Cuando la mujer se da la vuelta, Rebeca coge uno de esos caramelos y se lo mete en la boca. Abre los dos libros que hablan de la luna, uno, abordando el tema como astro y satélite de la Tierra y el otro, considerando el lado más humano de la luna, que cuenta de alteraciones de comportamiento, de inspiraciones y musas literarias, de asesinatos y rendiciones amorosas. Rebeca misma ha sido capaz de rendirse miles de veces a ojos que la miraban simplemente por diversión, por cotejo, por comparación.

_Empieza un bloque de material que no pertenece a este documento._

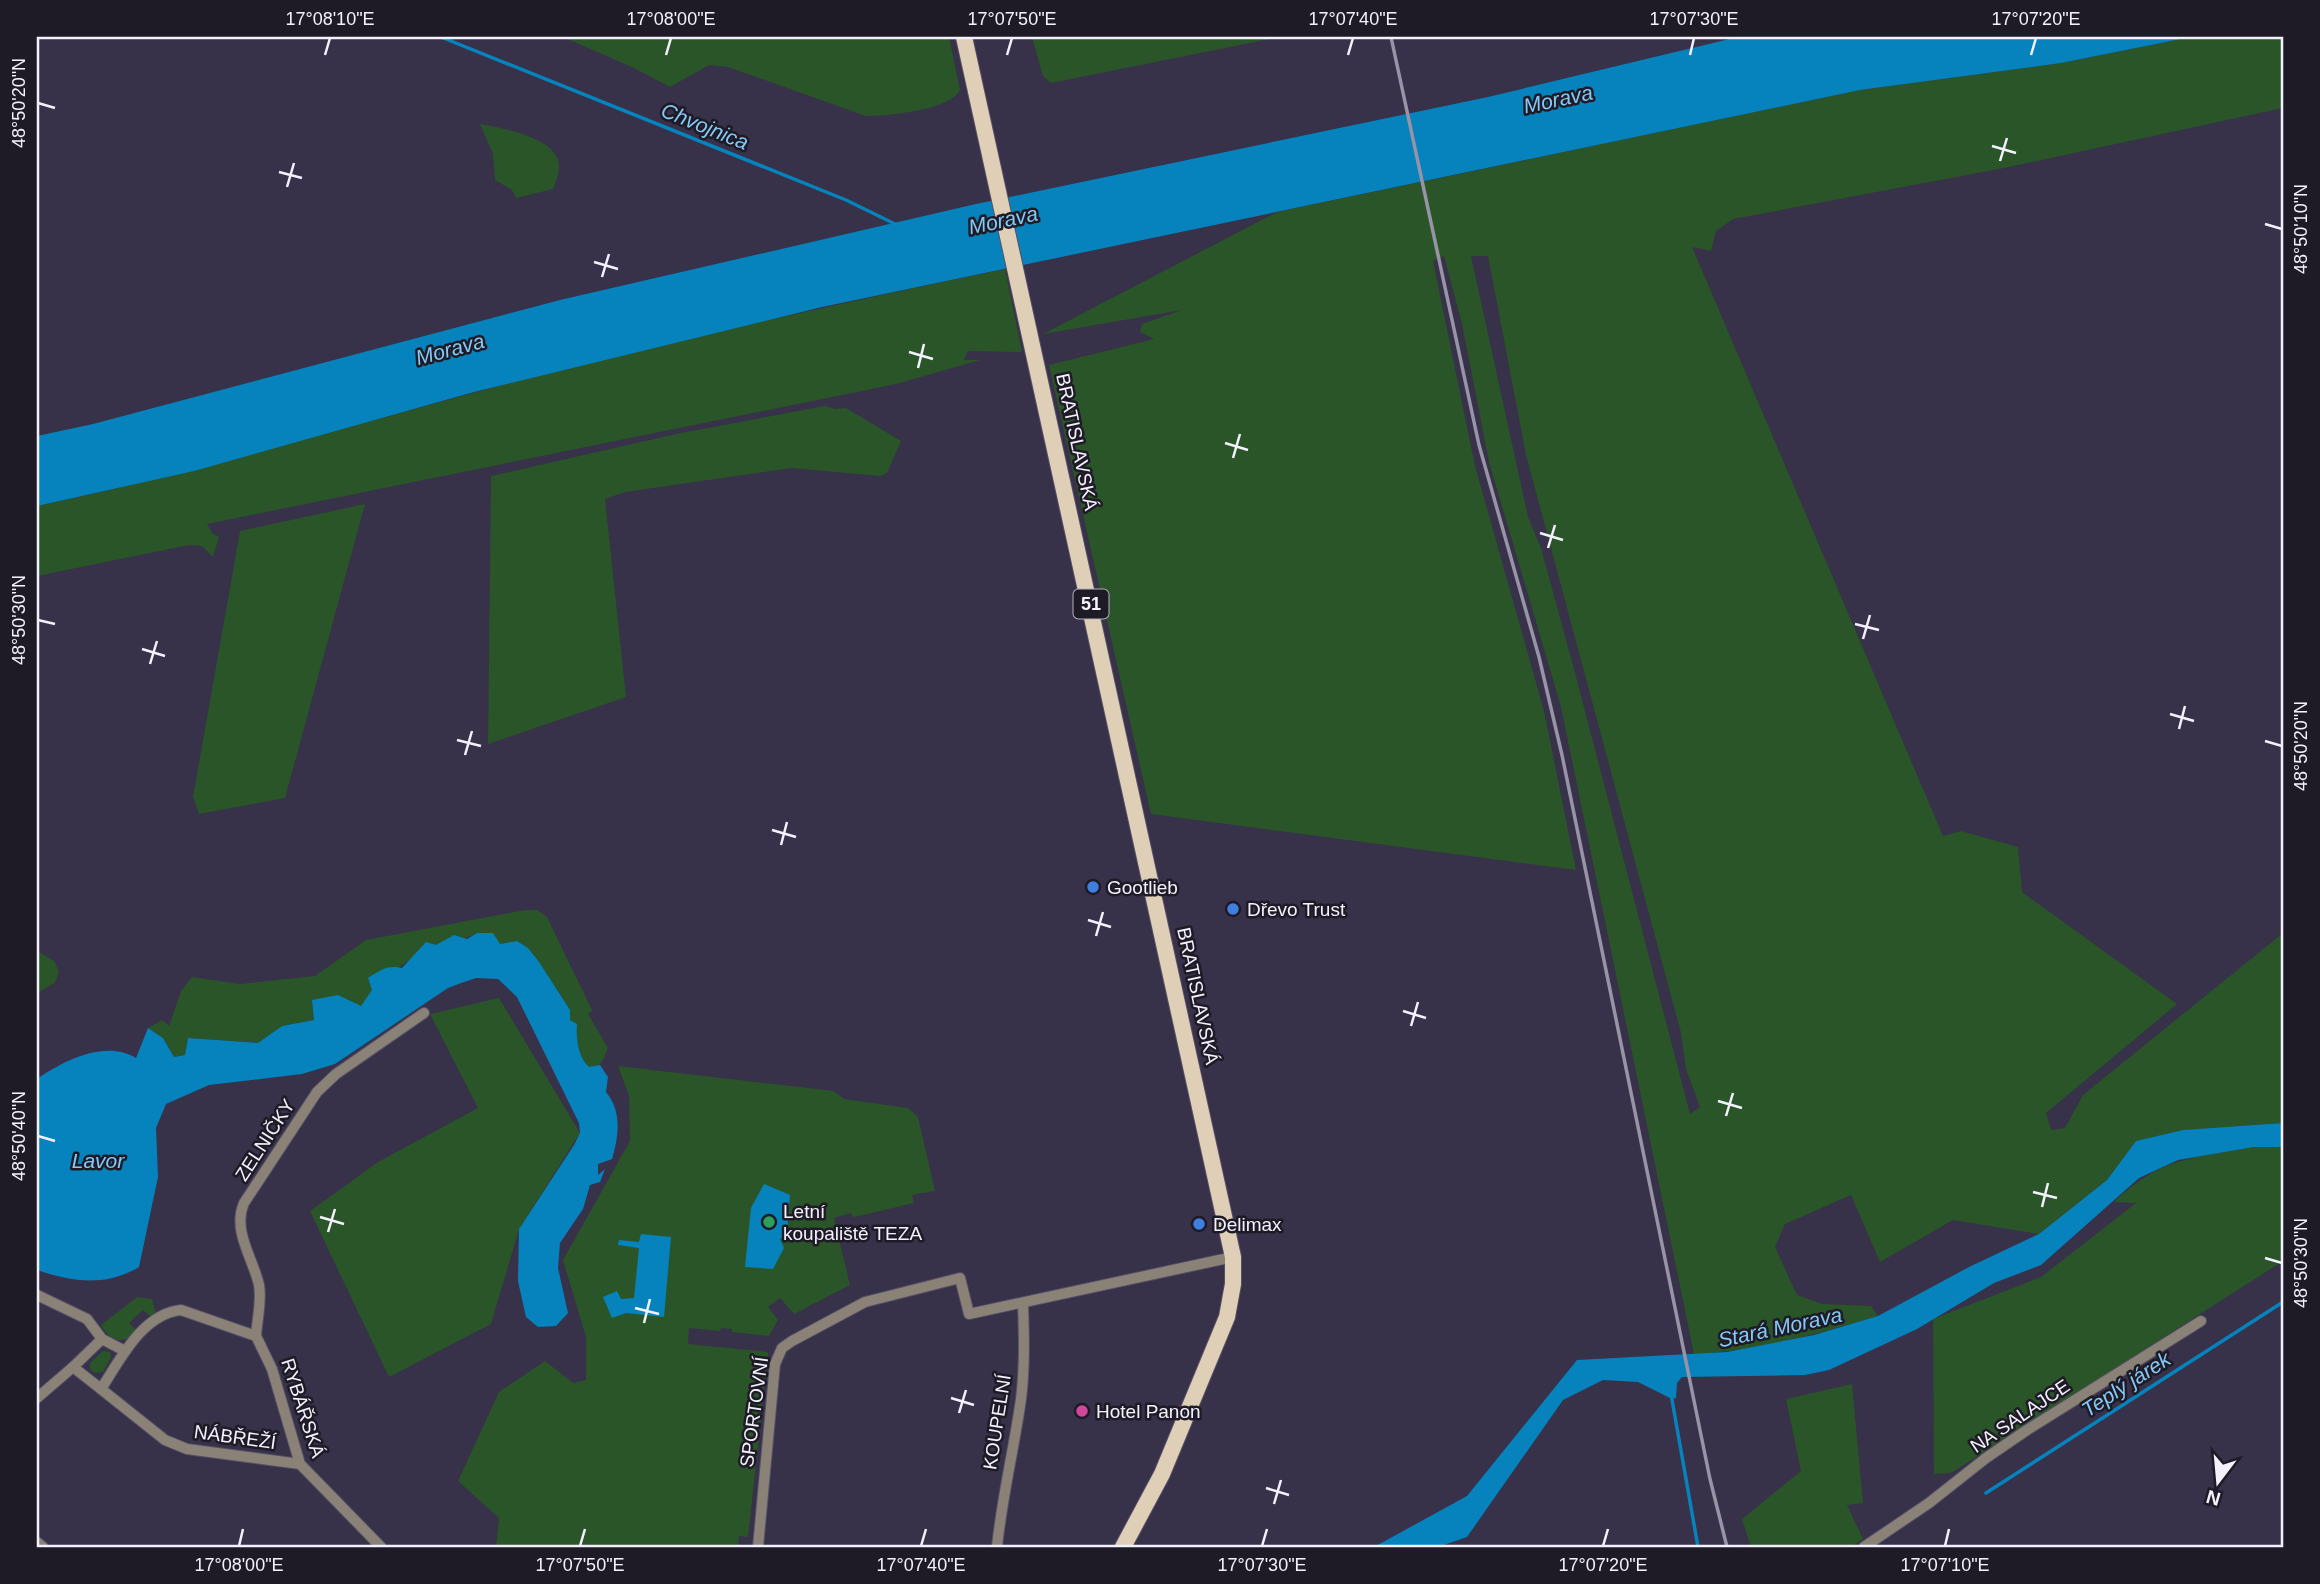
<svg xmlns="http://www.w3.org/2000/svg" width="2320" height="1584" font-family="Arial,sans-serif">
	<style>
		.green { fill: #2a5528; fill-rule: evenodd }
		.water { fill: #0683bd }
		.lines { fill: none; stroke-linecap: round; stroke-linejoin: round }
		.stream { stroke: #0683bd; stroke-width: 3.5 }
		.street-casing { stroke: #555066; stroke-width: 12 }
		.primary-casing { stroke: #555066; stroke-width: 18 }
		.street { stroke: #8a8277; stroke-width: 10 }
		.primary { stroke: #dfcfb7; stroke-width: 16 }
		.rail { stroke: #9893a6; stroke-width: 3.5 }
		.ticks { fill: none; stroke: #f4f1fe; stroke-width: 2.5 }
		.shop-dot { fill: #3f7fe0; stroke: #1e1b26; stroke-width: 2.5 }
		.leisure-dot { fill: #2e9e5b; stroke: #1e1b26; stroke-width: 2.5 }
		.hotel-dot { fill: #d1479c; stroke: #1e1b26; stroke-width: 2.5 }
		.labels { text-anchor: middle; dominant-baseline: central; stroke-width: 5; stroke-linejoin: round; paint-order: stroke }
		.shield { fill: #1e1b26; stroke: #b4b1bd; stroke-width: 2 }
		.shield-label { font-size: 18px; font-weight: bold; fill: #f4f1fe }
		.street-label { font-size: 19px; fill: #f4f1fe; stroke: #1e1b26 }
		.poi-label { font-size: 19px; fill: #f4f1fe; stroke: #1e1b26; text-anchor: start }
		.water-label { font-size: 21px; font-style: italic; fill: #84c9f7; stroke: #1e1b26 }
		.neatline { fill: none; stroke: #f4f1fe; stroke-width: 2.5 }
		.ticks-label { font-size: 18px; text-anchor: middle; fill: #f4f1fe }
	</style>
	<rect width="100%" height="100%" fill="#373149"/>
	<g class="green">
		<path d="M 563,37 L 949,37 L 960,90 C 951,110 887,116 866,116 L 728,67 L 709,65 L 670,87 L 634,68 Z"/>
		<path d="M 1032,37 L 1280,37 L 1051,83 L 1043,76 Z"/>
		<path d="M 2191,37 L 2283,37 L 2283,108 L 2004,168 L 1733,219 L 1716,231 L 1711,251 L 1692,247 L 1943,836 L 1961,831 L 2018,847 L 2022,892 L 2177,1004 L 2046,1113 L 2051,1130 L 2065,1128 L 2083,1095 L 2283,933 L 2283,1123 L 2183,1130 L 2136,1141 L 2107,1180 L 2039,1234 L 1953,1220 L 1880,1262 L 1851,1195 L 1785,1224 L 1775,1247 L 1797,1295 L 1822,1304 L 1871,1306 L 1878,1316 C 1818,1334 1757,1351 1694,1354 L 1561,707 L 1489,462 L 1462,324 L 1444,256 L 1433,261 L 1475,466 L 1544,711 L 1576,870 L 1151,814 L 1049,365 L 1154,339 L 1140,332 L 1142,324 L 1182,310 L 1043,334 L 1277,212 L 1860,90 L 2061,63 ZM 1471,256 L 1488,256 L 1526,455 L 1681,1033 L 1686,1069 L 1700,1107 L 1690,1114 L 1574,669 L 1541,548 L 1528,517 Z"/>
		<path d="M 480,124 C 502,128 560,138 559,167 C 559,175 555,183 553,189 L 516,198 L 512,190 L 495,180 L 493,154 Z"/>
		<path d="M 1005,269 L 1022,352 L 968,351 L 964,360 L 980,360 L 896,384 L 207,524 L 213,534 L 219,537 L 213,557 L 202,546 L 189,545 L 37,576 L 37,506 C 184,475 328,432 473,393 C 649,345 827,306 1005,269 Z"/>
		<path d="M 825,406 L 835,409 L 846,408 L 901,441 L 887,473 L 880,476 L 792,468 L 625,492 L 605,499 L 626,697 L 488,744 L 491,476 L 676,434 Z"/>
		<path d="M 365,504 L 285,798 L 199,814 L 193,797 L 240,531 Z"/>
		<path d="M 525,910 L 537,910 L 547,917 L 592,1010 L 588,1014 L 608,1048 C 603,1059 602,1069 588,1067 C 578,1057 576,1039 577,1024 L 570,1020 L 570,1010 L 528,948 L 517,941 L 500,944 L 477,933 C 464,940 449,940 435,946 C 415,954 390,973 374,989 C 369,994 366,1001 361,1007 L 312,1000 L 314,1020 L 282,1026 L 258,1043 L 188,1038 L 185,1055 L 174,1057 L 163,1038 L 148,1028 L 162,1020 L 169,1026 L 181,991 L 192,977 L 240,984 L 315,976 L 366,940 Z"/>
		<path d="M 37,951 L 54,961 L 59,971 L 55,983 L 37,993 Z"/>
		<path d="M 499,998 L 580,1133 L 519,1229 L 491,1324 L 389,1377 L 310,1211 L 378,1162 L 478,1108 L 430,1014 Z"/>
		<path d="M 618,1066 L 834,1091 L 844,1099 L 908,1108 L 918,1117 L 935,1191 L 912,1195 L 914,1203 L 854,1217 L 855,1220 L 851,1213 L 834,1218 L 850,1285 L 794,1314 L 780,1298 L 768,1307 L 778,1320 L 769,1336 L 732,1332 L 732,1329 L 721,1328 L 720,1331 L 689,1328 L 688,1344 L 768,1352 L 748,1537 L 739,1536 L 738,1547 L 496,1547 L 499,1518 L 458,1481 L 499,1392 L 545,1361 L 573,1383 L 586,1380 L 586,1337 L 563,1260 L 630,1141 L 629,1096 Z"/>
		<path d="M 2254,1147 L 2283,1147 L 2283,1261 L 1951,1473 L 1934,1474 L 1933,1319 L 2041,1277 L 2136,1203 L 2114,1202 C 2161,1157 2193,1158 2254,1147 Z"/>
		<path d="M 137,1297 L 152,1299 L 156,1314 L 150,1316 L 143,1310 L 129,1323 L 136,1330 L 131,1337 C 117,1344 108,1338 101,1325 Z"/>
		<path d="M 103,1351 L 110,1352 L 111,1358 L 103,1372 L 95,1373 L 90,1369 L 90,1363 Z"/>
		<path d="M 1852,1384 L 1863,1503 L 1847,1505 L 1863,1539 L 1851,1547 L 1751,1547 L 1742,1519 L 1801,1471 L 1786,1399 Z"/>
	</g>
	<g class="water">
		<path d="M 1738,37 L 2191,37 L 2061,63 L 1860,90 L 822,307 L 474,392 L 194,471 L 37,506 L 37,436 L 93,424 L 560,300 L 976,204 L 1488,97 Z"/>
		<path d="M 477,933 L 493,933 L 500,944 L 517,941 L 528,948 L 539,962 L 570,1010 L 570,1020 L 577,1024 C 576,1039 578,1057 589,1067 L 600,1065 L 608,1077 L 606,1092 C 622,1111 619,1136 612,1159 L 598,1164 L 598,1175 L 605,1169 L 600,1182 L 590,1185 L 583,1209 L 560,1243 L 558,1268 L 568,1313 L 556,1326 L 538,1327 L 526,1317 L 518,1281 L 519,1229 L 574,1145 L 580,1133 L 579,1123 L 517,997 L 498,979 L 476,978 L 464,982 L 448,988 L 335,1064 L 302,1074 L 209,1085 L 166,1104 L 156,1128 L 158,1177 L 139,1267 C 106,1287 72,1282 37,1270 L 37,1079 C 63,1061 105,1039 136,1058 L 148,1028 L 163,1038 L 174,1057 L 185,1055 L 188,1038 L 258,1043 L 282,1026 L 314,1020 L 312,1000 L 338,995 L 361,1006 L 372,990 L 368,978 C 381,970 387,965 402,968 L 426,942 L 436,945 L 454,935 L 467,939 Z"/>
		<path d="M 2283,1123 L 2283,1147 L 2254,1147 L 2178,1160 L 2139,1178 L 2041,1265 L 1994,1283 L 1917,1329 L 1829,1370 L 1805,1375 L 1682,1377 L 1677,1383 L 1676,1398 L 1672,1399 L 1638,1382 L 1603,1380 L 1563,1400 L 1467,1537 L 1438,1547 L 1374,1547 L 1467,1496 L 1577,1360 L 1727,1352 L 1814,1335 L 1878,1316 L 1969,1267 L 2039,1234 L 2107,1180 L 2136,1141 L 2183,1130 Z"/>
		<path d="M 764,1184 L 790,1195 L 787,1235 L 780,1239 L 784,1248 L 773,1269 L 745,1267 L 751,1208 Z"/>
		<path d="M 641,1234 L 671,1237 L 664,1317 L 626,1313 L 612,1318 L 603,1297 L 617,1291 L 621,1299 L 634,1298 L 639,1248 L 618,1245 L 619,1240 L 639,1242 Z"/>
	</g>
	<g class="lines">
		<g class="stream">
			<path d="M 441,37 L 846,200 L 895,224"/>
			<path d="M 1671,1394 L 1698,1547"/>
			<path d="M 1986,1493 L 2283,1302"/>
		</g>
		<defs>
			<g id="street">
				<path d="M 37,1295 L 87,1319 L 102,1339 L 125,1351"/>
				<path d="M 256,1336 C 257,1320 262,1300 259,1285 C 253,1258 232,1231 244,1203 L 317,1092 L 336,1074 L 424,1013"/>
				<path d="M 101,1389 L 73,1367 L 102,1339"/>
				<path d="M 37,1398 L 73,1367"/>
				<path d="M 300,1464 L 187,1449 L 165,1440 L 101,1389 C 120,1360 142,1314 181,1310 L 256,1336 L 272,1369 L 300,1464 L 381,1547"/>
				<path d="M 37,1542 L 43,1547"/>
				<path d="M 758,1547 L 775,1364 L 782,1348 L 792,1341 L 865,1302 L 960,1278 L 969,1314 L 1233,1257"/>
				<path d="M 997,1547 C 1002,1497 1014,1449 1021,1399 C 1025,1367 1024,1335 1023,1303"/>
				<path d="M 1864,1547 L 1929,1503 L 1986,1458 L 2027,1430 L 2201,1321"/>
			</g>
			<path id="primary" d="M 964,37 L 1233,1257 L 1233,1284 L 1227,1317 L 1162,1474 L 1123,1547"/>
		</defs>
		<use href="#street" class="street-casing"/>
		<use href="#primary" class="primary-casing"/>
		<use href="#street" class="street"/>
		<use href="#primary" class="primary"/>
		<path class="rail" d="M 1391,37 L 1479,445 L 1539,657 L 1562,755 L 1710,1479 L 1727,1547"/>
	</g>
	<path class="ticks" d="M 325,55 L 330,38M 666,55 L 671,38M 1007,55 L 1012,38M 1348,55 L 1353,38M 1690,55 L 1694,38M 2031,55 L 2036,38M 38,103 L 55,108M 1992,146 L 2016,153M 2000,161 L 2007,138M 279,172 L 302,178M 287,187 L 294,163M 2265,224 L 2282,229M 594,262 L 618,269M 602,277 L 609,254M 909,352 L 933,359M 918,368 L 924,344M 1225,443 L 1248,450M 1233,458 L 1240,434M 1540,533 L 1563,540M 1548,548 L 1555,525M 38,620 L 55,624M 1855,624 L 1879,630M 1863,639 L 1870,615M 142,649 L 165,656M 150,664 L 157,641M 2170,714 L 2194,721M 2179,729 L 2185,706M 457,740 L 481,746M 2265,741 L 2282,746M 465,755 L 472,731M 772,830 L 796,837M 781,845 L 787,822M 1088,920 L 1111,927M 1096,936 L 1103,912M 1403,1011 L 1426,1018M 1411,1026 L 1418,1002M 1718,1101 L 1742,1108M 1726,1116 L 1733,1093M 38,1136 L 55,1141M 2033,1192 L 2057,1198M 2042,1207 L 2048,1183M 320,1217 L 344,1224M 328,1232 L 335,1209M 2265,1258 L 2282,1263M 635,1308 L 659,1314M 644,1323 L 650,1299M 951,1398 L 974,1405M 959,1413 L 966,1390M 1266,1488 L 1289,1495M 1274,1504 L 1281,1480M 239,1546 L 243,1529M 580,1546 L 585,1529M 921,1546 L 926,1529M 1262,1546 L 1267,1529M 1603,1546 L 1608,1529M 1945,1546 L 1949,1529"/>
	<g class="shop-dot">
		<circle cx="1093" cy="887" r="7"/>
		<circle cx="1233" cy="909" r="7"/>
		<circle cx="1199" cy="1224" r="7"/>
	</g>
	<circle class="leisure-dot" cx="769" cy="1222" r="7"/>
	<circle class="hotel-dot" cx="1082" cy="1411" r="7"/>
	<g class="labels">
		<rect class="shield" x="1073.5" y="589.5" width="35" height="29" rx="5"/>
		<g class="shield-label">
			<text x="1091" y="604">51</text>
		</g>
		<g class="street-label">
			<text transform="translate(1077 442) rotate(78)">BRATISLAVSKÁ</text>
			<text transform="translate(1198 996) rotate(78)">BRATISLAVSKÁ</text>
			<text transform="translate(265 1140) rotate(-57)">ZELNIČKY</text>
			<text transform="translate(303 1408) rotate(72)">RYBÁŘSKÁ</text>
			<text transform="translate(754 1412) rotate(-82)">SPORTOVNÍ</text>
			<text transform="translate(2020 1416) rotate(-34)">NA SALAJCE</text>
			<text transform="translate(997 1422) rotate(-81)">KOUPELNÍ</text>
			<text transform="translate(235 1437) rotate(8)">NÁBŘEŽÍ</text>
		</g>
		<g class="poi-label">
			<text x="1107" y="887">Gootlieb</text>
			<text x="1247" y="909">Dřevo Trust</text>
			<text x="783" y="1211">Letní<tspan x="783" dy="22">koupaliště TEZA</tspan></text>
			<text x="1213" y="1224">Delimax</text>
			<text x="1096" y="1411">Hotel Panon</text>
		</g>
		<g class="water-label">
			<text transform="translate(1558 99) rotate(-12)">Morava</text>
			<text transform="translate(705 126) rotate(22)">Chvojnica</text>
			<text transform="translate(1003 220) rotate(-12)">Morava</text>
			<text transform="translate(450 349) rotate(-15)">Morava</text>
			<text x="98" y="1160">Lavor</text>
			<text transform="translate(1780 1327) rotate(-12)">Stará Morava</text>
			<text transform="translate(2126 1384) rotate(-33)">Teplý járek</text>
		</g>
	</g>
	<rect width="2320" height="1584" fill="none" stroke="#1e1b26" stroke-width="77"/>
	<g transform="translate(2218 1482) rotate(196)" stroke="#1e1b26" stroke-width="5" paint-order="stroke">
	<path d="M0-5L12 26L0 18L-12 26Z" fill="#f4f1fe"/>
	<text y="-10" font-size="19" font-weight="bold" text-anchor="middle" fill="#f4f1fe">N</text>
	</g>
	<rect x="38" y="38" width="2244" height="1508" class="neatline"/>
	<g class="ticks-label">
		<text x="330" y="25">17°08'10"E</text>
		<text x="671" y="25">17°08'00"E</text>
		<text x="1012" y="25">17°07'50"E</text>
		<text x="1353" y="25">17°07'40"E</text>
		<text x="1694" y="25">17°07'30"E</text>
		<text x="2036" y="25">17°07'20"E</text>
		<text transform="translate(19 103) rotate(-90)" y="6">48°50'20"N</text>
		<text transform="translate(2301 229) rotate(-90)" y="6">48°50'10"N</text>
		<text transform="translate(19 620) rotate(-90)" y="6">48°50'30"N</text>
		<text transform="translate(2301 746) rotate(-90)" y="6">48°50'20"N</text>
		<text transform="translate(19 1136) rotate(-90)" y="6">48°50'40"N</text>
		<text transform="translate(2301 1263) rotate(-90)" y="6">48°50'30"N</text>
		<text x="239" y="1571">17°08'00"E</text>
		<text x="580" y="1571">17°07'50"E</text>
		<text x="921" y="1571">17°07'40"E</text>
		<text x="1262" y="1571">17°07'30"E</text>
		<text x="1603" y="1571">17°07'20"E</text>
		<text x="1945" y="1571">17°07'10"E</text>
	</g>
</svg>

Rebeca ha asesinado mentalmente en ocasiones, en la claridad de un jardín iluminado por el satélite. Ahora Rebeca se siente inspirada, mientras vuelve a tocar el diario que alguien empezó por ella hace un año. Lee ávida la anotación del primer día y reconoce lugares de la ciudad a los que jamás ha ido, a los que jamás podrá ir porque no se siente capaz de afrontar miradas interrogantes. Rebeca mira el reloj en la pared y han pasado horas, ella ha devorado días de la mujer -porque el diario pertenece a una mujer- y ahora se siente saciada de cada experiencia.
Rebeca se detiene en el día de hoy, de hace un año, . Rebeca lee lo que ella ha hecho. Lo lee y anota en su libreta roja. Se levanta. Devuelve los libros sin haberlos leído, sin haber perdido el tiempo en intentar aprender a través de las fotos y coge su abrigo. Piensa en tirarlo. En comprarse una chaqueta de piel de color granate y unos pantalones negros, un poco ajustados. Piensa en cortarse el pelo y dejar los rizos rojos a la altura de las orejas. Piensa en llamar a gente a la que no conoce para invitarlos a cenar. Piensa reproducir, a partir de hoy, cada uno de los días del diario de la mujer. Y, si algún día, la mujer se ha olvidado de anotar, Rebeca lo inventará para ella. Dispone de diez meses para construir a una mujer igual a la que la que escribió el diario. Dispone de diez meses para convertirse en otra persona, para aprender a sentir, a comportarse como una desconocida. Rebeca camina por la biblioteca mirando al frente, sin encorvar la espalda, sonríe a la bibliotecaria que se sorprende un poco al observar, de repente, un ojo de cada color en el rostro deformado por una mueca de Rebeca.